# What Was Your Trick?



## Bea (Jul 26, 2007)

I just thought it would be interesting to hear how everyone went about taming and bonding with their cockatiels when they first came home! 

For me it was easy both times. Cookie was 8 weeks old from a pet shop. She wasn't hand reared but had come from a small scale breeder who had obviously handled her lots, and then went straight to a small pet shop with one of her siblings. They got lots of attention from the staff so she was tame when i got her, accepting head scratches on day one or two and our bond just grew from there.

Bailee was handreared and from a breeder. I went and visited him a few times before he was weaned so he already knew me by the time i bought him home! Enough said. 

So what about you?


----------



## Aly (Jul 30, 2007)

Well, when I went to the petstore one day for budgie food I walked out with Baby. I just fell in love with her right away and there was no way I could leave her. She kept trying to step up through the glass so I picked her up and put her on my shoulder, walked to the budgie's food, walked back to put her back and she wouldn't let go of my finger...so I didn't either. She was pretty much tame from day one but we have a really strong bond now.
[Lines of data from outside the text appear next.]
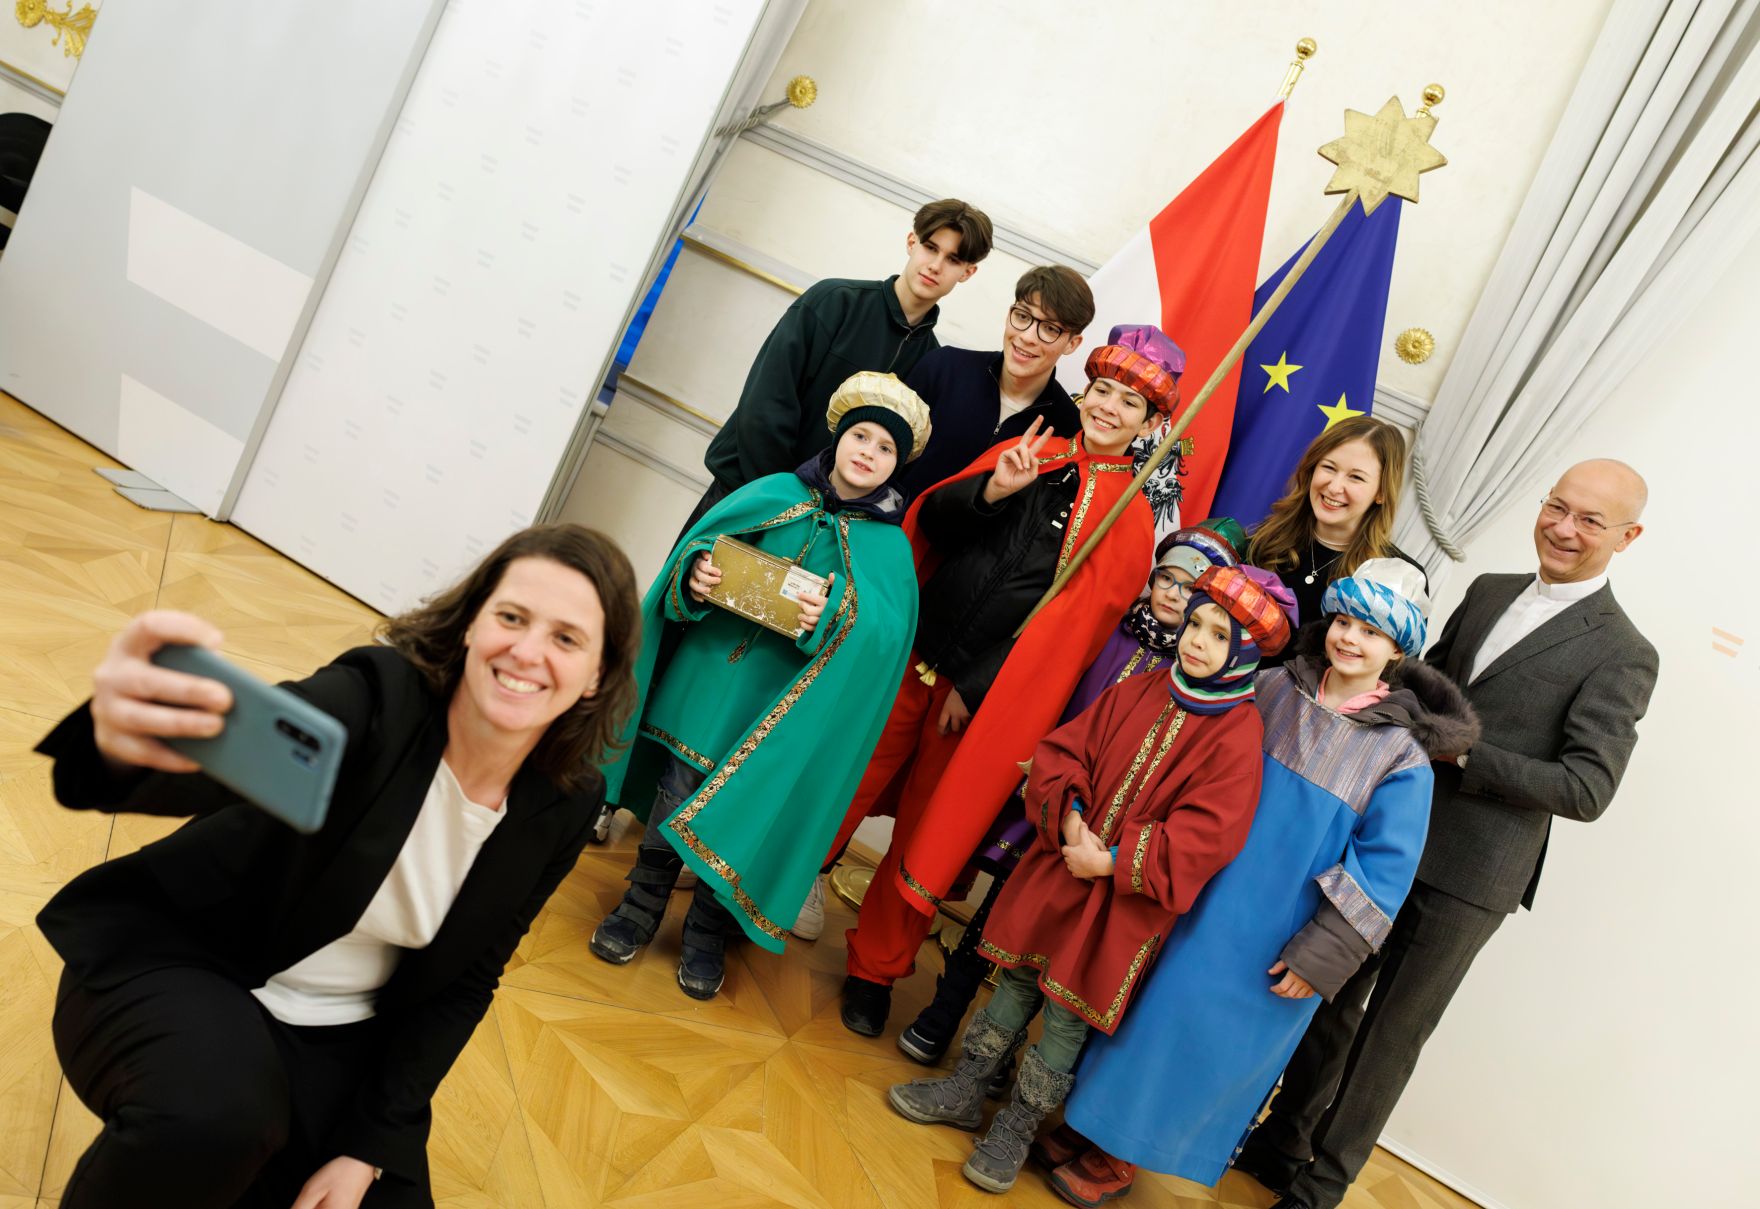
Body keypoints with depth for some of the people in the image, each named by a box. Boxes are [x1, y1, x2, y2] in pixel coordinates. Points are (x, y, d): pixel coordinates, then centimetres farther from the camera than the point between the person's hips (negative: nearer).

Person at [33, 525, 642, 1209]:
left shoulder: (565, 805, -10)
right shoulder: (376, 696, -23)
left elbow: (463, 981, -1)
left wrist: (365, 1150, -7)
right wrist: (124, 740, -66)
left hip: (343, 1040, 5)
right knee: (215, 1112, -34)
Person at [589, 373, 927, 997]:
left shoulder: (890, 546, -2)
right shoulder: (777, 493, 3)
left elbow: (887, 635, -12)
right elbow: (702, 542, 5)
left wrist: (834, 620, -30)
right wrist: (694, 574, -16)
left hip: (782, 710, -1)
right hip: (709, 676, 2)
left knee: (737, 817, 7)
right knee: (674, 793, 8)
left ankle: (708, 933, 29)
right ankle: (641, 907, 30)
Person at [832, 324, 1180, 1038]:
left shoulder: (1128, 518, -3)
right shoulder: (1026, 454, 5)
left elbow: (1071, 619, -8)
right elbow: (931, 522, 0)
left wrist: (976, 689, -10)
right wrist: (989, 490, -20)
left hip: (990, 695, -2)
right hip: (911, 658, 2)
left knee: (927, 834, 9)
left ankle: (874, 970, 27)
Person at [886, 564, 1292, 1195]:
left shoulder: (1238, 735, -14)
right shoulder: (1134, 693, 3)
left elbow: (1207, 835, -20)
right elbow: (1061, 751, 5)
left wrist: (1114, 862, -20)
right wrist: (1068, 814, -13)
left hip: (1127, 901, -4)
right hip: (1059, 868, 5)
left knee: (1067, 1013, 5)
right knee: (1017, 980, 15)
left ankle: (1016, 1127, 26)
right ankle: (964, 1091, 34)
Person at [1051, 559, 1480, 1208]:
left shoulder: (1403, 756, -12)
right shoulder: (1273, 688, -2)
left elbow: (1382, 868, -11)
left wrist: (1321, 955, -14)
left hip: (1271, 944, -3)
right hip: (1201, 902, 3)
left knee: (1211, 1038, 7)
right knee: (1159, 1002, 13)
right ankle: (1101, 1118, 36)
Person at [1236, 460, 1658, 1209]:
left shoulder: (1621, 656, -9)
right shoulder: (1487, 593, 8)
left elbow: (1589, 789, -16)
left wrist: (1461, 751, -22)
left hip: (1468, 877, -5)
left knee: (1392, 1034, 8)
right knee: (1334, 1002, 18)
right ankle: (1283, 1140, 37)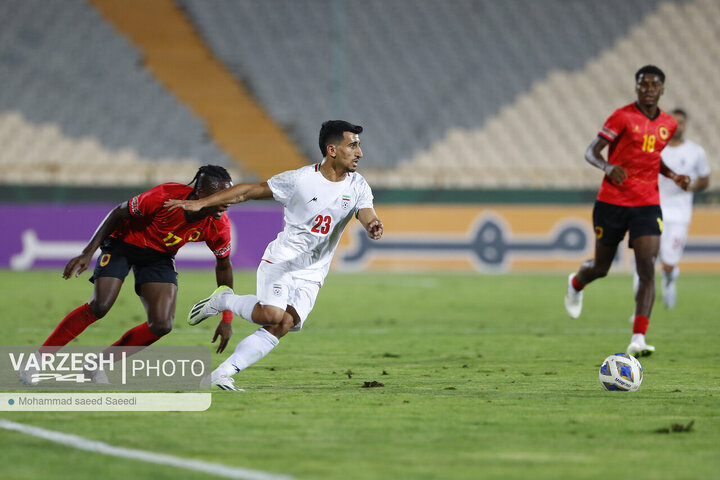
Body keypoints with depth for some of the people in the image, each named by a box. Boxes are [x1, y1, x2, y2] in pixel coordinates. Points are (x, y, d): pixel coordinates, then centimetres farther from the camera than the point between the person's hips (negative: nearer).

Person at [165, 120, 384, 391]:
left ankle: (223, 373, -9)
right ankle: (223, 300, 1)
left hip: (311, 276, 3)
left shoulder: (357, 187, 1)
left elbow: (368, 217, -11)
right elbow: (251, 191, -3)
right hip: (280, 262, -3)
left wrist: (374, 227, -37)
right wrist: (202, 203, -4)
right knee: (273, 314, -29)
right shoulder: (300, 179, -10)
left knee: (284, 325, -19)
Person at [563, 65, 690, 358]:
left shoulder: (668, 125, 9)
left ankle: (638, 339, -20)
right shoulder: (623, 117, -7)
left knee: (647, 268, -15)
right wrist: (608, 167, -28)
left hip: (647, 206, 3)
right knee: (601, 267, 11)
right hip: (612, 202, -3)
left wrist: (672, 176, 8)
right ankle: (576, 284, 50)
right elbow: (591, 152, -7)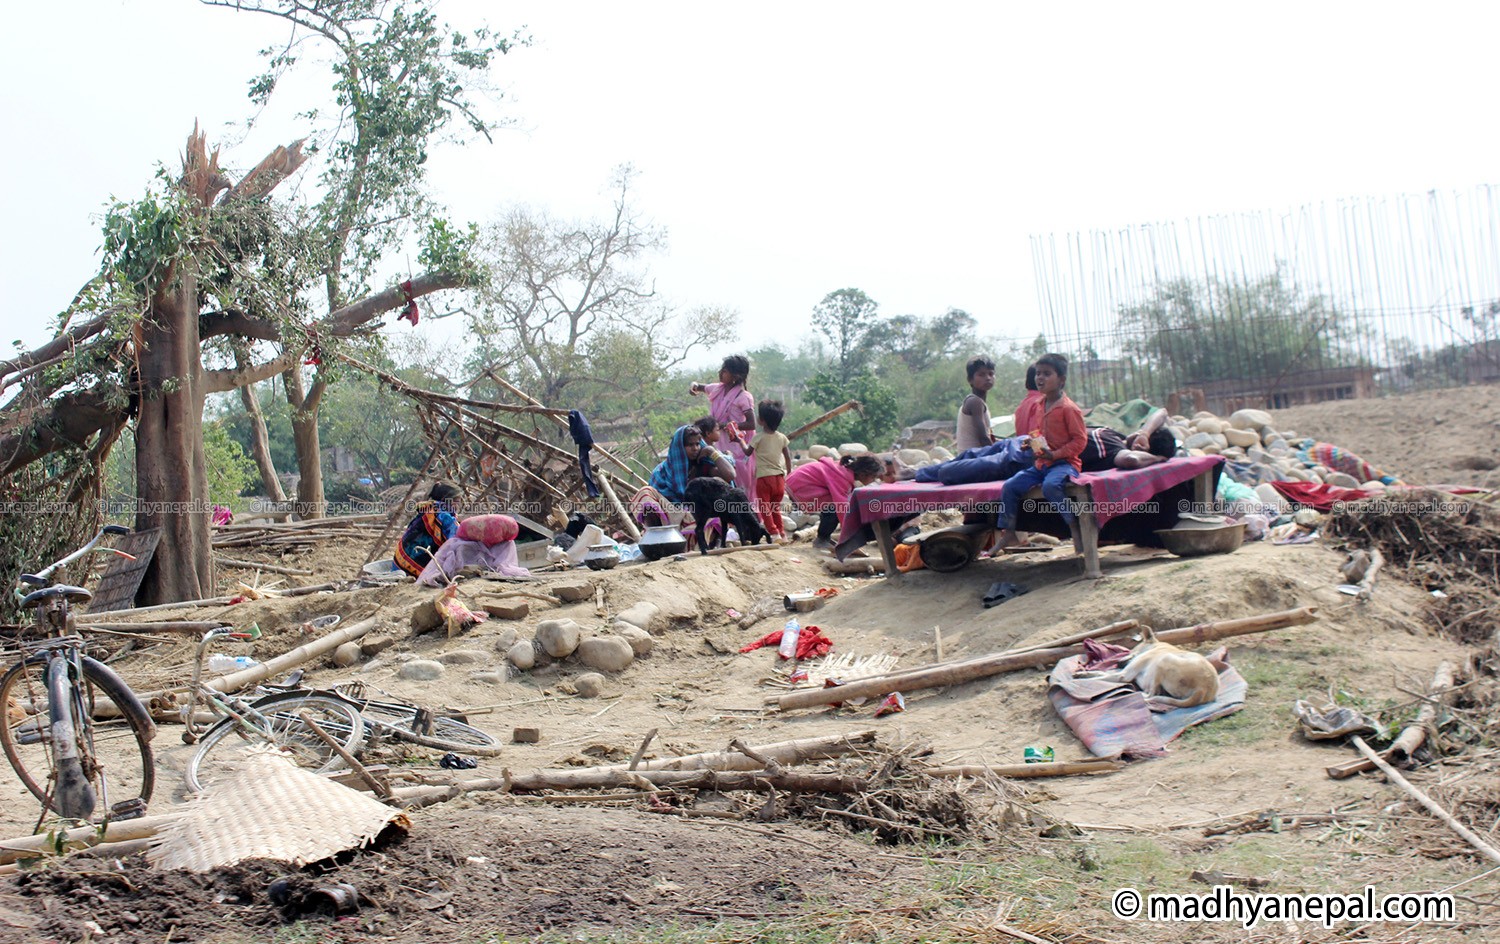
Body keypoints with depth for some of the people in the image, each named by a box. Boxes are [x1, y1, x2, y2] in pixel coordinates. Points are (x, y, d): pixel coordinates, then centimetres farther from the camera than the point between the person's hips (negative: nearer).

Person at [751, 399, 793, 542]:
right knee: (776, 508, 18)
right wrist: (788, 475, 16)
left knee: (764, 508, 0)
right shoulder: (782, 438, 4)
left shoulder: (759, 437, -9)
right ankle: (782, 534, 15)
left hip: (763, 478, -5)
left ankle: (774, 533, -13)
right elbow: (788, 458, 6)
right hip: (779, 478, 5)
She likes NOANE else..lol


----------



## Laura (Jul 30, 2007)

Both of mine came from the same breeder who was great with them they were already stepping up sitting on the shoulder and eating there fruits and veggies so I was lucky I really didn't have to do any training it was all done for me Georgie was 10 wks when we got her, Ollie was a little younger so I got to go visit him before we brought him home


----------



## Bea (Jul 26, 2007)

laurago said:


> they were already stepping up sitting on the shoulder and eating there fruits and veggies


That's so lucky!! I had to work on getting both mine to eat their veggies.  So far we've all just started out with tame birds it would seem, lol!!


----------



## Laura (Jul 30, 2007)

Bea said:


> That's so lucky!! I had to work on getting both mine to eat their veggies.  So far we've all just started out with tame birds it would seem, lol!!


Bea I was really lucky to find this breeder on the net and she is only about 20 minutes from my home I just happened to come upon her site one night and called her the next day and thats how Georgie came to us I have had Georgie for almost 7wks and the breeder still calls me...lol to see if everything is ok, she really loves her birds and is not just in it for the money speaking of that she charged us way less then what some other breeders wanted and I got the same price for Ollie who is a pied and they charge more around here for them.


----------



## xxxSpikexxx (Jul 30, 2007)

I got Spike from a breeder he was hand raised. And knew how to step up when I brought him home. He now knows down as well and will get off my finger when I ask. Working on the vegetables still though


----------



## Sophia (Aug 11, 2007)

just like little kids doesn't want veggies


----------